I know you're probably scoffing at me right now. "Chili? In July?" you're asking. And the answer is yes, folks, chili in July! I'm one of those people who enjoys soup year-round. Think about it for a minute. Soup is cooked on the stove-top, so it doesn't require an oven heating up the house. And since practically everyone eats a hot dinner, even in the summer, I don't see what the difference is between having soup in July and soup in January.
If my faultless (ha) logic hasn't convinced you, you'll be completely convinced when you try it. This chili is so good. The fire-roasted tomatoes, bacon, and smoked paprika give it such a wonderful smoky flavor. Since it's more smoky than spicy, even the boys enjoyed it. And it comes together in no time, and it's relatively healthy. I'll take a big bowl of this chili any day of the year!

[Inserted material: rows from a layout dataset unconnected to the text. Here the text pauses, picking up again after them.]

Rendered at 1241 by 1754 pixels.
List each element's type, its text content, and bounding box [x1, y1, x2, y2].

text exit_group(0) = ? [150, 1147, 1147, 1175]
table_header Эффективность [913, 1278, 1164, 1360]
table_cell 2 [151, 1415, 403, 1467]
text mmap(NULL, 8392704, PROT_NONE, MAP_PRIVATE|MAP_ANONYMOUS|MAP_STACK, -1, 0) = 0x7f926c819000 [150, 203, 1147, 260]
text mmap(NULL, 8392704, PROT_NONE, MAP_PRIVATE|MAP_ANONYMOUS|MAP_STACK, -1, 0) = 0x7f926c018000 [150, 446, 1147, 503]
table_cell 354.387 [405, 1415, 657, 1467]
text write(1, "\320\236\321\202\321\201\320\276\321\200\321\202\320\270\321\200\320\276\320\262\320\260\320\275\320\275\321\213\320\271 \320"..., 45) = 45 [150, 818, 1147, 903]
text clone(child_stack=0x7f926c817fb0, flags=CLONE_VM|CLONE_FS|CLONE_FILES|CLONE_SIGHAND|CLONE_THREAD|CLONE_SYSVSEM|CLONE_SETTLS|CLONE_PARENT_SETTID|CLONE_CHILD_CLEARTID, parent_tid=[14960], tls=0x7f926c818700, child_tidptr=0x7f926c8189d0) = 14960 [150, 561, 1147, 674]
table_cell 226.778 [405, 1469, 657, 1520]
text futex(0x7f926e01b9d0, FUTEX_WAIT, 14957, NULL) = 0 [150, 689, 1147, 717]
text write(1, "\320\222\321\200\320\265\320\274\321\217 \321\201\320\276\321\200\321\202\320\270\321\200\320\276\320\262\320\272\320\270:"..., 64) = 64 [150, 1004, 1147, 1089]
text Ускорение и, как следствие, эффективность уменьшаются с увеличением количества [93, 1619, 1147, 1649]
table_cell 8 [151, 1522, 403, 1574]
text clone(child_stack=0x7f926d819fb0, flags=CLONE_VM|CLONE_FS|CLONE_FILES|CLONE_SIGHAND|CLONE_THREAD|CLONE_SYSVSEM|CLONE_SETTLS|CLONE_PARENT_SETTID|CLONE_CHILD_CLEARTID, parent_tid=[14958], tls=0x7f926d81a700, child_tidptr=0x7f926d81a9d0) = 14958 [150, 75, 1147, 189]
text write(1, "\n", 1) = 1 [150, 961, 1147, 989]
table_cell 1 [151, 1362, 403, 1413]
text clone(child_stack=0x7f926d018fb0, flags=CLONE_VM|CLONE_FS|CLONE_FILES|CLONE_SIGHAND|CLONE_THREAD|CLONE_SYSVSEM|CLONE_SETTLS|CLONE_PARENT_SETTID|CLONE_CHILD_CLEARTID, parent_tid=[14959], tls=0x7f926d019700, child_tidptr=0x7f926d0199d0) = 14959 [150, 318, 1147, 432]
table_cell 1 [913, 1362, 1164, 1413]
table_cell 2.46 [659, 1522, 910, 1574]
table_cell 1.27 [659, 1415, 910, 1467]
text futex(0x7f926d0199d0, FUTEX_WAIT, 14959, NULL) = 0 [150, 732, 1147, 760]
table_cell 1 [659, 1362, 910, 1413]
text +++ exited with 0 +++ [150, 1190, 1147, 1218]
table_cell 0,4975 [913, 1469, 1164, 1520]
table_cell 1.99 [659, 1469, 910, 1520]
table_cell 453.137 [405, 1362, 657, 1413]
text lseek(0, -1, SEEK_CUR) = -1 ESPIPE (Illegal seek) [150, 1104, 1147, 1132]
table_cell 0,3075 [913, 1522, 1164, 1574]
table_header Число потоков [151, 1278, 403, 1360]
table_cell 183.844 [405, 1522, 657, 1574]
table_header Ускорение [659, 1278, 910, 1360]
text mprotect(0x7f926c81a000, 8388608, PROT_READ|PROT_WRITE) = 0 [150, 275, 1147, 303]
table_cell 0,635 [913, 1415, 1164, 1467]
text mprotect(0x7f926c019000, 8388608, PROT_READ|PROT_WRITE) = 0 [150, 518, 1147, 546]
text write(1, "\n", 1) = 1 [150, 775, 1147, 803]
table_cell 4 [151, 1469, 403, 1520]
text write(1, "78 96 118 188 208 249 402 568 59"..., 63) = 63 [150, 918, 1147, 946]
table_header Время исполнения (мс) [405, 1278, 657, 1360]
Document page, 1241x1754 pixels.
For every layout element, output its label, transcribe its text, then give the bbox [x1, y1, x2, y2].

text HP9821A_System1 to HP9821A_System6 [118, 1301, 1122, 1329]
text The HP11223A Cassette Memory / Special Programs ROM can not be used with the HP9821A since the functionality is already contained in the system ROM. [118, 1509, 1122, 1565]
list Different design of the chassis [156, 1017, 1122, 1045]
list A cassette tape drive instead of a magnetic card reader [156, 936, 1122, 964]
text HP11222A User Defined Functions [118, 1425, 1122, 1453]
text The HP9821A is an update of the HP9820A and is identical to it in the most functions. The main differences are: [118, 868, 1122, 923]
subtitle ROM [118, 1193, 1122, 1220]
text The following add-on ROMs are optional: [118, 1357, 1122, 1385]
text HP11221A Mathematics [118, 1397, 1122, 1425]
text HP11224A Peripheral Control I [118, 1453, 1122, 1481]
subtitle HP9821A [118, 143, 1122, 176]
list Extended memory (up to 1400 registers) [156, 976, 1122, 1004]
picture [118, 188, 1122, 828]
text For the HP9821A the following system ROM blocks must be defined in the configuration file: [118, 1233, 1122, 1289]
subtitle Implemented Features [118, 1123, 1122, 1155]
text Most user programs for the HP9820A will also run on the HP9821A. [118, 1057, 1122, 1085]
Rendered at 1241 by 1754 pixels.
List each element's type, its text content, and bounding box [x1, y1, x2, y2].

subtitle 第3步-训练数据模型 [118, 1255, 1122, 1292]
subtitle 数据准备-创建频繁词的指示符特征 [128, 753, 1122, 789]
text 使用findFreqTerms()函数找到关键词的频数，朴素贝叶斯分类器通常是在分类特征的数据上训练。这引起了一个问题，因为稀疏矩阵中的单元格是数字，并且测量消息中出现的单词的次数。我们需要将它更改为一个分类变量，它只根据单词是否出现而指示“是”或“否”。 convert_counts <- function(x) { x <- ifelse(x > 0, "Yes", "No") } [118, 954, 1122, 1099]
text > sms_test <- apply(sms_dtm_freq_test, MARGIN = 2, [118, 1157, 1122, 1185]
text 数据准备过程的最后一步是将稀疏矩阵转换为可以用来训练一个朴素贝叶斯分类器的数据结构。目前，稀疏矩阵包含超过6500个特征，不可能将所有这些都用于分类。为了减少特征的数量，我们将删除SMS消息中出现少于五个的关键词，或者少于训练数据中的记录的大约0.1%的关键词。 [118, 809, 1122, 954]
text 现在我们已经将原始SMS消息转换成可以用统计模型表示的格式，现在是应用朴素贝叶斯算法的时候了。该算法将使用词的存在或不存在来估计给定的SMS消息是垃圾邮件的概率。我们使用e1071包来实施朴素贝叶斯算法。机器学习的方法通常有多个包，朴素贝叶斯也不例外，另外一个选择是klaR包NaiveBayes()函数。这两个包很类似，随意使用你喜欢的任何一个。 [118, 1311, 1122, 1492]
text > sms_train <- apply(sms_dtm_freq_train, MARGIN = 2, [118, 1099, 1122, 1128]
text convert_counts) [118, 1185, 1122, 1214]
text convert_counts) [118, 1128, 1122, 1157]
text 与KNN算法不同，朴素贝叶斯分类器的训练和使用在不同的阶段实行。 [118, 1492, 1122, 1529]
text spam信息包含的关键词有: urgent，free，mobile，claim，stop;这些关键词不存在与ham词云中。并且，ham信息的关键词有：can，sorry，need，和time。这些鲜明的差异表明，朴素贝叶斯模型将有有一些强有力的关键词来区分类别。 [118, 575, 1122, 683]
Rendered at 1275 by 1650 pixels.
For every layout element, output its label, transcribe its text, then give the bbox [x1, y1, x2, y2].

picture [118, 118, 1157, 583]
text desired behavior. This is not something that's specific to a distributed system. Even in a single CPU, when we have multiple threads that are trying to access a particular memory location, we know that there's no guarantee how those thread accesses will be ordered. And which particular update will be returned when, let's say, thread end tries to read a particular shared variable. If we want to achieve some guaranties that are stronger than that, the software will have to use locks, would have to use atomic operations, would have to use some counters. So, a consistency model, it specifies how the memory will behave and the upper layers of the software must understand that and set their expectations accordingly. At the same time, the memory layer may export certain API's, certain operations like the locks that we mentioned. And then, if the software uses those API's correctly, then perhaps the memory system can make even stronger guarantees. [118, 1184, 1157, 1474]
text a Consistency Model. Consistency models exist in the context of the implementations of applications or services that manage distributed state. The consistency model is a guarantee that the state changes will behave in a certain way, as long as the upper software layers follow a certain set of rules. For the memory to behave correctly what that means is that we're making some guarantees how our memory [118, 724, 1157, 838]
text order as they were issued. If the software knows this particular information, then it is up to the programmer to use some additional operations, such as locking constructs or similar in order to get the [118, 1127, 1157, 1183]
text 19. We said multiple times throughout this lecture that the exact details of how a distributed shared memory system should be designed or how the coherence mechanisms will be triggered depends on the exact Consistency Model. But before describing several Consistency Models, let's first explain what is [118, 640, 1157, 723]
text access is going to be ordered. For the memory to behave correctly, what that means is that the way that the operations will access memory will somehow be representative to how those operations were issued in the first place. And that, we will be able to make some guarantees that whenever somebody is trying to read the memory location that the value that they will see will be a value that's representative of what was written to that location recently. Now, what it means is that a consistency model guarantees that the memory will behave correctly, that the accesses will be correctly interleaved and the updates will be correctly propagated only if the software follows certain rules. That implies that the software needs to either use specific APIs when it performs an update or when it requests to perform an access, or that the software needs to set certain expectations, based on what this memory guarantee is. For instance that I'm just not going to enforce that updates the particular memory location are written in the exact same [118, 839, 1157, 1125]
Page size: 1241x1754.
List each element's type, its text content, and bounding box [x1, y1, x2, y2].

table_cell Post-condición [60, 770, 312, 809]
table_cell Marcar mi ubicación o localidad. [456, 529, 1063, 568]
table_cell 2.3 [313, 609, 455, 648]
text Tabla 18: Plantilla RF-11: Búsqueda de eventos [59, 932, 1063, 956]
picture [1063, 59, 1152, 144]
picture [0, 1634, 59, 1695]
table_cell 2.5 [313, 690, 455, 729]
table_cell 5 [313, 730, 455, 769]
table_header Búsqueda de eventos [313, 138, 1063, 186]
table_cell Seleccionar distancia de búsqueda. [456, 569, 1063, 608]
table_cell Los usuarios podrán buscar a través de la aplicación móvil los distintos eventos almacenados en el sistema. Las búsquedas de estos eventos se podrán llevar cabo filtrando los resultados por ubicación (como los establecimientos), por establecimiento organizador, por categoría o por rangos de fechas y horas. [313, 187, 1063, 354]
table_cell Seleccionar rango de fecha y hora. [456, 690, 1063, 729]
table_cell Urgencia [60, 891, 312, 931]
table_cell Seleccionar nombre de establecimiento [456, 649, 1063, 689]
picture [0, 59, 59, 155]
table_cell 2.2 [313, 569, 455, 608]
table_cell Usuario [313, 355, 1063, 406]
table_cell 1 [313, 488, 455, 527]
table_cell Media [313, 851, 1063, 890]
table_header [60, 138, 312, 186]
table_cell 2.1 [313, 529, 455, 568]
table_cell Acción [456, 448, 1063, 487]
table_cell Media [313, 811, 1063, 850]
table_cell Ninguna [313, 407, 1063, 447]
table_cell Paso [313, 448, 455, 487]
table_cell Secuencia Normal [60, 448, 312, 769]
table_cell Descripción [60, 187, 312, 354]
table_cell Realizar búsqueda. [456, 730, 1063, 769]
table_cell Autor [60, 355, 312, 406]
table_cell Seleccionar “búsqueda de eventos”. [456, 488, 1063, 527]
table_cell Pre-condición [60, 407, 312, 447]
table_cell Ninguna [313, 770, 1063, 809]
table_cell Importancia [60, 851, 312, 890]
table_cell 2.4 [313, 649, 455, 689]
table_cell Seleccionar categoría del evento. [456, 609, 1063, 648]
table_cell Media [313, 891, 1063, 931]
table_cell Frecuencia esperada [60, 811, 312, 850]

Smoky Chicken and White Bean Chili
adapted from Tasty Kitchen
4 slices bacon, chopped
1 large onion, chopped
3 cloves garlic, minced
3 cups shredded chicken
1 teaspoon smoked paprika
1 teaspoon cumin
1 teaspoon chili powder
1 quart chicken stock
2 14.5-ounce cans fire-roasted tomatoes
2 14.5-ounce cans cannelini or Great Northern beans
7 ounces fire-roasted diced green chilies
Salt and pepper to taste
Shredded cheese for topping
1. In a hot Dutch oven, cook bacon for about 3 minutes.
2. Add the onion and garlic to the bacon. Lower the heat to medium low and cover pot. Cook, stirring as needed until the onions are translucent and just starting to caramelize.
3. Add the chicken, smoked paprika, ground cumin, and chili powder to the pot and continue to cook for 10 minutes, covered.
4. Stir in the chicken stock, diced tomatoes, white beans, and green chiles. Add salt and pepper to taste. Bring to a slow boil and cook, uncovered, stirring as needed until the liquid has reduced to your preferred thickness. Top each serving with shredded cheese.